> Exercise data:
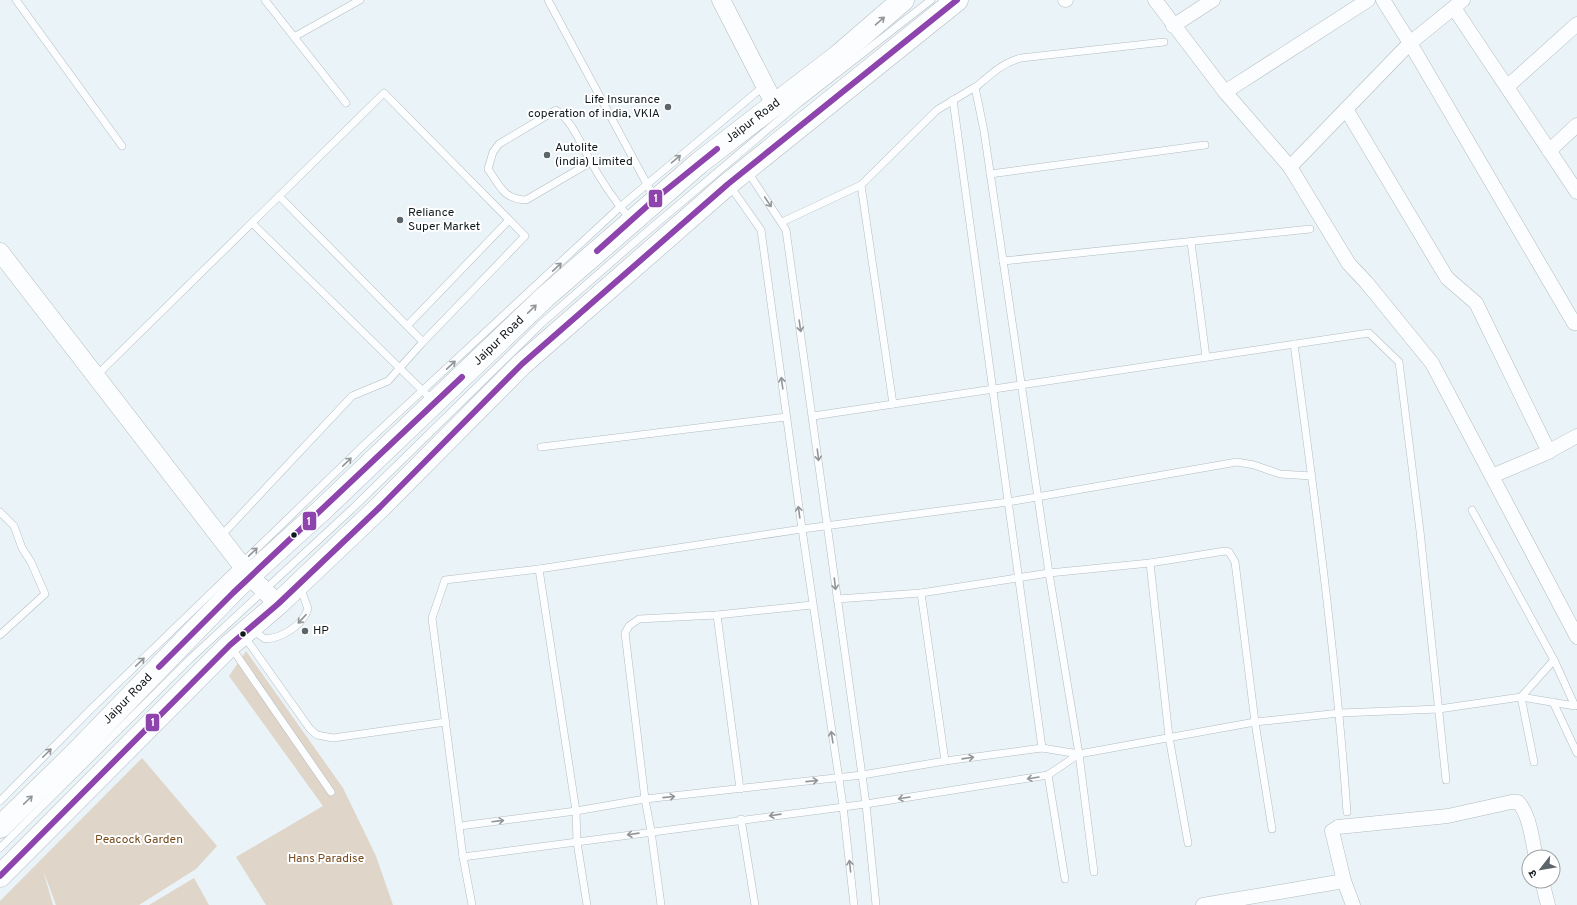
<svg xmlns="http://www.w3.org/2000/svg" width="1577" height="905" viewBox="0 0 1577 905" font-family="Overpass,'Noto Sans Devanagari',sans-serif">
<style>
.green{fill:#e0d5c9}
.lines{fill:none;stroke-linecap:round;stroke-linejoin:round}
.service-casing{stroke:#b4bcc0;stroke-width:8}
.minor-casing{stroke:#b4bcc0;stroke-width:15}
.tertiary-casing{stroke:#b4bcc0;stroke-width:19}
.primary-casing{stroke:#b4bcc0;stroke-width:23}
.service{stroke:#fcfdfe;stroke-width:7}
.minor{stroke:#fcfdfe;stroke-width:14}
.tertiary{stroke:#fcfdfe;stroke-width:18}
.primary{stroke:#fcfdfe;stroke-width:22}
.bus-1-casing{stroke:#fff;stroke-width:9}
.bus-1{stroke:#8e44ad;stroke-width:6}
.oneway{stroke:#929699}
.poi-dot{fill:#5c6569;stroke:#fff;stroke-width:1.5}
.bus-dot{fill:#10191d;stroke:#fff;stroke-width:1.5}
.labels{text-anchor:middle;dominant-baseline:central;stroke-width:4;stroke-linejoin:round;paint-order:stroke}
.poi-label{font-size:12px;fill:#10191d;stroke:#fff;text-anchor:start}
.street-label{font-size:12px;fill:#10191d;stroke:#fff}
.park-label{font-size:12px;fill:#764a1c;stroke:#fff}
.line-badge{stroke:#fff;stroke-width:1.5}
.badge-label{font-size:11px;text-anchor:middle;font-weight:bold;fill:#fff}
</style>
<rect width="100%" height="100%" fill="#eaf3f7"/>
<!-- green -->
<g class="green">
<polygon points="246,651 343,788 376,856 393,905 266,905 236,857 323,806 229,676"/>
<polygon points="142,758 217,846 196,869 139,905 56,905 43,870 53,905 0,905 0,901"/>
<polygon points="194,878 209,905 149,905"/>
</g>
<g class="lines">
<defs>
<g id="service">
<polyline points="16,0 122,146"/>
<polyline points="265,0 346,103"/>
<polyline points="548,0 655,199"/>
<polyline points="294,37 360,0"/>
<path d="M975 88C990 75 1002 63 1021 58L1164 42"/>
<polyline points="953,100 1042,748"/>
<path d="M591 162 526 200C503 199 500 186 488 169L493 152 499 144 556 110C573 122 580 143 590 160 601 181 615 201 630 219"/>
<polyline points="748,172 786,230 866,804 876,905"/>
<polyline points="990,174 1205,145"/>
<polyline points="861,185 893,404"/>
<polyline points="730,186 761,230 802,529 843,806 854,905"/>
<polyline points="279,196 423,342"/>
<polyline points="782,222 861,185 937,110 975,87 984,131 1049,573 1079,754 1094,872"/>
<polyline points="252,223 426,394"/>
<polyline points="1191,242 1206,357"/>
<polyline points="1003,261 1310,229"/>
<polyline points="407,326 509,220"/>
<path d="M1294 344C1315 500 1336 655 1347 812"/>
<polyline points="96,376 384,93 525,236 423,342 388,381 352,396 220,537"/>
<polyline points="813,416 1369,333 1399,362 1420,531 1446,780"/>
<polyline points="541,447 786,417"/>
<polyline points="1472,510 1554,660"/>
<polyline points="0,512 14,526 22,548 31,562 45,594 0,635"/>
<polyline points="1150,563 1169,737 1188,843"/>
<polyline points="539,569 576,811 577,842 587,905"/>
<polyline points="921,593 945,761"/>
<polyline points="837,599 921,593 1049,573 1150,563 1225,551 1229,552 1235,562 1255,722 1272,829"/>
<polyline points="717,615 740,789"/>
<path d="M251 629 265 639C282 638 302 626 308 609L300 586"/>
<polyline points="244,636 310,729 317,735 333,738 446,722"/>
<polyline points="231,647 331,792"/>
<polyline points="1521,697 1534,762"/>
<polyline points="1553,702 1577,753"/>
<polyline points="1048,775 1065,879"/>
<polyline points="0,801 90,710 367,442 620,207 765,85"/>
<polyline points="741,819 755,905"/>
<polyline points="460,826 576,811 645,799 862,775 945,761 1042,748 1079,754 1255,722 1340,713 1439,709 1521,697 1575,706 1554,660 1521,697"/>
<polyline points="0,848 191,658 352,509 542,323 644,234 799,103 931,0"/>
<polyline points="463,857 866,804 1048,775 1079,754"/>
<polyline points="472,905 463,857 432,618 445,580 539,569 802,529 1008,502 1237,462 1254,465 1280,474 1312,476"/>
<polyline points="661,905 651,831 645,799 625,633 629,626 639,619 717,615 812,605"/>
</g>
<g id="minor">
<polyline points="1065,0 1066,0"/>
<polyline points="1155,0 1225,92 1290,167 1349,264 1366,282 1432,363 1577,637"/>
<polyline points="1383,0 1410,43 1574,323 1577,323"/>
<polyline points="1454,8 1577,192"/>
<polyline points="1173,26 1213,0"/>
<polyline points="1507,87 1577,24"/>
<polyline points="1225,92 1368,0"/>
<polyline points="1346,109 1447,278 1476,303 1549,452"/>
<polyline points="1549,151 1577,125"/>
<polyline points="1290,167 1410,43 1463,0"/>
<polyline points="1492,476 1544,454 1577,436"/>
<polyline points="1542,881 1548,905"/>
<polyline points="1203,905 1344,881"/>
<path d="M1353 905 1344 881 1333 835 1332 831 1338 827 1448 816 1511 802H1518C1530 815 1532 840 1536 857"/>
</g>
<g id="tertiary">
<polyline points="721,0 775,105"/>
<polyline points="0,252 250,576 278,604"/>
</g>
<g id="primary">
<polyline points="0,827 75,754 237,587 323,509 545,297 699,163 838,56 903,0"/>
<polyline points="0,876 230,645 278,604 380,507 522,364 728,184 957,0"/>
</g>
</defs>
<!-- service casing -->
<use href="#service" class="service-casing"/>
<!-- minor casing -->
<use href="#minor" class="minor-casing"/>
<!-- tertiary casing -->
<use href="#tertiary" class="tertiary-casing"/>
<!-- primary casing -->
<use href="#primary" class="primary-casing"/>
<!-- service -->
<use href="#service" class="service"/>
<!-- minor -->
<use href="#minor" class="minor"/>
<!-- tertiary -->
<use href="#tertiary" class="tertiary"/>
<!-- primary -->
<use href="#primary" class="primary"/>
<defs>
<g id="bus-1">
<polyline points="597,251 655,199 717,149"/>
<polyline points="159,667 233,593 462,377"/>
<polyline points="0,876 230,645 278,604 380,507 522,364 728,184 957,0"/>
</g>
</defs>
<!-- bus-1 casing -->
<use href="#bus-1" class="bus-1-casing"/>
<!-- bus-1 -->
<use href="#bus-1" class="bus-1"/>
</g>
<!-- one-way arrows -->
<defs><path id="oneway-shaft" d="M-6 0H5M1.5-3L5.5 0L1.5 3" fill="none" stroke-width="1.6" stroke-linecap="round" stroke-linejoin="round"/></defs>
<g class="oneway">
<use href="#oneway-shaft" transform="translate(880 21) rotate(-41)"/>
<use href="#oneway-shaft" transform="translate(676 159) rotate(-40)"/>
<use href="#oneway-shaft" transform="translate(768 202) rotate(56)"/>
<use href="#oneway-shaft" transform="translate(557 267) rotate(-43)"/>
<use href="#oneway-shaft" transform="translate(532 309) rotate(-44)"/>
<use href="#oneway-shaft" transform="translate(800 326) rotate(82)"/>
<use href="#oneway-shaft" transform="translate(451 365) rotate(-43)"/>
<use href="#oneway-shaft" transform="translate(782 383) rotate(-98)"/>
<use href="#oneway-shaft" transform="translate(818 455) rotate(83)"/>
<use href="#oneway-shaft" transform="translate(347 462) rotate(-44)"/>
<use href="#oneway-shaft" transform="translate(799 512) rotate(-98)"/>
<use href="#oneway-shaft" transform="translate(253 552) rotate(-44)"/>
<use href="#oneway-shaft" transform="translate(835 584) rotate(83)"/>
<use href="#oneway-shaft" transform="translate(302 619) rotate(133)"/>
<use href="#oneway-shaft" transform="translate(140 662) rotate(-44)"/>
<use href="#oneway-shaft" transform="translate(832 737) rotate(-99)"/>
<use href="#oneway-shaft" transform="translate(47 753) rotate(-45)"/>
<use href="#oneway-shaft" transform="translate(968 758) rotate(-8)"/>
<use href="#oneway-shaft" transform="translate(1033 778) rotate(171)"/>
<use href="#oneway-shaft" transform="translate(812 781) rotate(-6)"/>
<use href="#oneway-shaft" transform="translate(669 797) rotate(-6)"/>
<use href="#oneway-shaft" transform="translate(904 798) rotate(171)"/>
<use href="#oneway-shaft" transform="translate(28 800) rotate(-44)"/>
<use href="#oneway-shaft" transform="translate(775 815) rotate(172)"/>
<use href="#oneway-shaft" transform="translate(498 821) rotate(-7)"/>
<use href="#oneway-shaft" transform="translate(633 834) rotate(172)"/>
<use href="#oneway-shaft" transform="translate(850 866) rotate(-96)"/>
</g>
<!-- markers -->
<g class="poi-dot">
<circle cx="668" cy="107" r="4"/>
<circle cx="547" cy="155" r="4"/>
<circle cx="400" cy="220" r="4"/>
<circle cx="305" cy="631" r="4"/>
</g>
<g class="bus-dot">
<circle cx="294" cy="535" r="3.5"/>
<circle cx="243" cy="634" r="3.5"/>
</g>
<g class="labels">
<!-- poi labels -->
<g class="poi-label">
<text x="660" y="100" text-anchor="end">Life Insurance<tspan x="660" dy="14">coperation of india, VKIA</tspan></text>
<text x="555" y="148">Autolite<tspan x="555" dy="14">(india) Limited</tspan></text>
<text x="408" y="213">Reliance<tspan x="408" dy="14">Super Market</tspan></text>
<text x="313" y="631">HP</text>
</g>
<!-- street labels -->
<g class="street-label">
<text transform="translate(753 121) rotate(-37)">Jaipur Road</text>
<text transform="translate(499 341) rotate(-44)">Jaipur Road</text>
<text transform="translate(128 699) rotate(-46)">Jaipur Road</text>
</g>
<!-- park labels -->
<g class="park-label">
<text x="139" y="840">Peacock Garden</text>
<text x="326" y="859">Hans Paradise</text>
</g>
</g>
<g class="line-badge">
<rect x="648" y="189" width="15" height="19" rx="4" fill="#8e44ad"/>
<rect x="302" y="511" width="15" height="20" rx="4" fill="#8e44ad"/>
<rect x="145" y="713" width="15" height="19" rx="4" fill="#8e44ad"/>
</g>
<g class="badge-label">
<text x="656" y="202">1</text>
<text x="309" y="525">1</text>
<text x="153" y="726">1</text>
</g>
<!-- north arrow -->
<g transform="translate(1541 869) rotate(239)"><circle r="19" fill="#ffffff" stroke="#9fa3a5"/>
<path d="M0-3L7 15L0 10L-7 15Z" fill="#5c6569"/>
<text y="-6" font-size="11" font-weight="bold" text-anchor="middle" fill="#10191d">उ</text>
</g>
</svg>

> Description of the task:
Whenever a line above contains "lines", copy that line.

> Answer for the task:
.lines{fill:none;stroke-linecap:round;stroke-linejoin:round}
<g class="lines">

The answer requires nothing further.